## Page:

>> Start

Creating A Unique and Positive Family Culture
Robyn Manzano, MA
For most people, the summer season is greeted with much excitement. Not only is there a shift in pace and schedules, there is an anticipation of more time to relax and enjoy the warm weather. The summer season typically allows families for more time to connect, bond over new and special experiences and reminisce about memorable events of the past.
However, it is nearing the end of summer and soon it will be time for the regular routines of school and work, chauffeuring and participating in extracurricular activities, setting goals, meeting deadlines and just overall busyness! How do we build on the positive family connections established in the summer and carry it forward into the rest of the year?
One way to do this is to establish and maintain positive family culture. Perhaps you are unsure exactly what ‘family culture’ is but you can infer some general concepts from the business world (i.e. organization, processes, levels of morale and work ethic, etc.), exploring other cultures (i.e. rituals, values, language, food, art, etc.), or perhaps from trying to understand the unique/quirky cultural elements of the younger generations (i.e. attitudes, beliefs, dress, shared passions or goals, etc.). Consider Merriam-Webster’s definition of culture:
- the beliefs, customs, arts, etc., of a particular society, group, place, or time
- a particular society that has its own beliefs, ways of life, art, etc.

>> End

## What this exercise asks:
1. Write out the part of the family culture article starting at "One way to do" and ending at "life, art, etc.".
2. Extend the family culture article with new text that begins after its final sentence.
The lines after the family culture article aren't needed for this work.

## Data segment:
>> Start

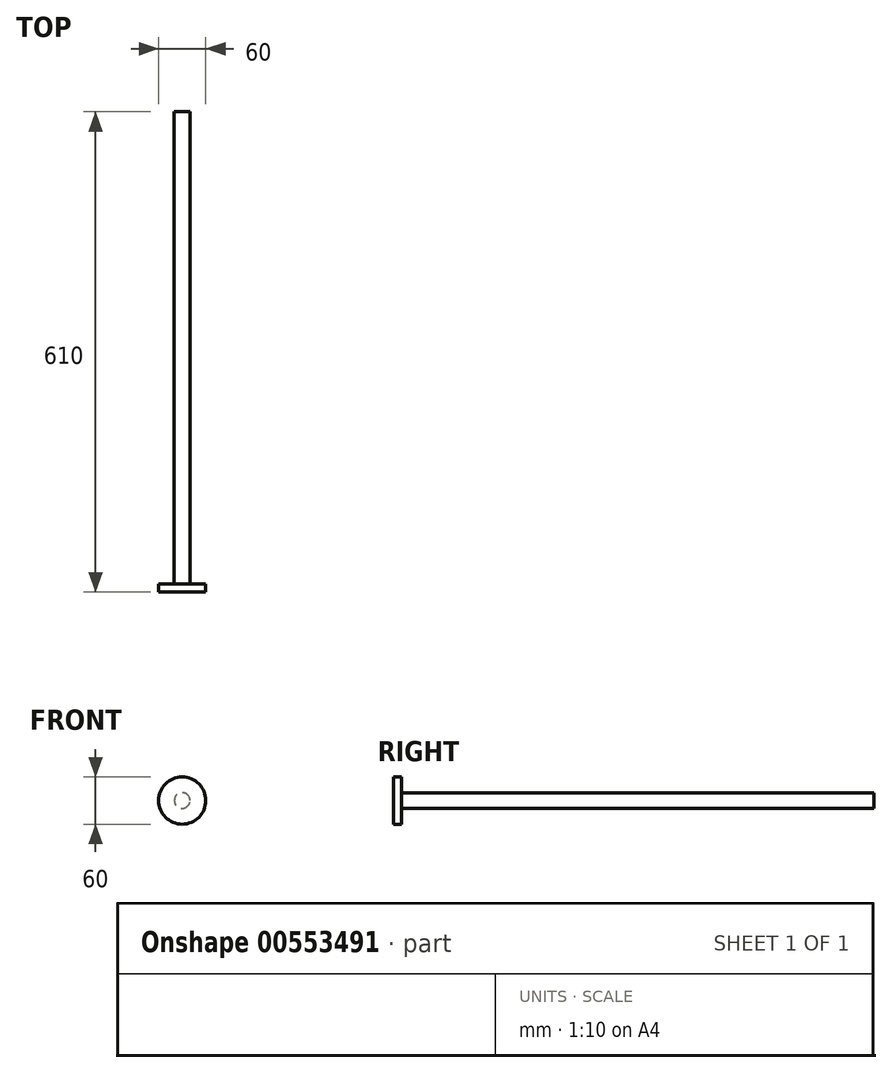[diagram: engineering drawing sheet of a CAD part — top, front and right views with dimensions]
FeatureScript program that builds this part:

>> End

## Answers to the exercises:
1.
One way to do this is to establish and maintain positive family culture. Perhaps you are unsure exactly what ‘family culture’ is but you can infer some general concepts from the business world (i.e. organization, processes, levels of morale and work ethic, etc.), exploring other cultures (i.e. rituals, values, language, food, art, etc.), or perhaps from trying to understand the unique/quirky cultural elements of the younger generations (i.e. attitudes, beliefs, dress, shared passions or goals, etc.). Consider Merriam-Webster’s definition of culture:
- the beliefs, customs, arts, etc., of a particular society, group, place, or time
- a particular society that has its own beliefs, ways of life, art, etc.

2.
- a way of thinking, behaving, or working that exists in a place or organization (such as a business)
In short, culture directs the way a group of people think, feel and act. An interesting phenomenon is that culture is created either by design or by default. For example, if a business wants to create a culture of excellence, the leaders need to be intentional in providing and maintaining: vision, values, and goals; clear structure and processes; enticing incentives; and support in the face of challenges. Just as it would be nearly impossible to establish this kind of culture by default, so it is with families. Parents may assume that values will be imparted and close bonds will just form as the years go by but then wonder why things have not turned out the way they had vaguely pictured and hoped for. And so, although establishing a unique and positive family culture takes planning and hard work, the pay off can be amazingly meaningful, satisfying and rewarding.
According to a 50-year research review, family routines and rituals are important to the health and well-being of today’s families.
- Routines: “involve instrumental communication conveying information that ‘this is what needs to be done’ and involve a momentary time commitment so that once the act is completed, there is little, if any, afterthought,”.
- Rituals: “involve symbolic communication and convey ‘this is who we are’ as a group and provide continuity in meaning across generations. Also, there is often an emotional imprint where once the act is completed, the individual may replay it in memory to recapture some of the positive experience.”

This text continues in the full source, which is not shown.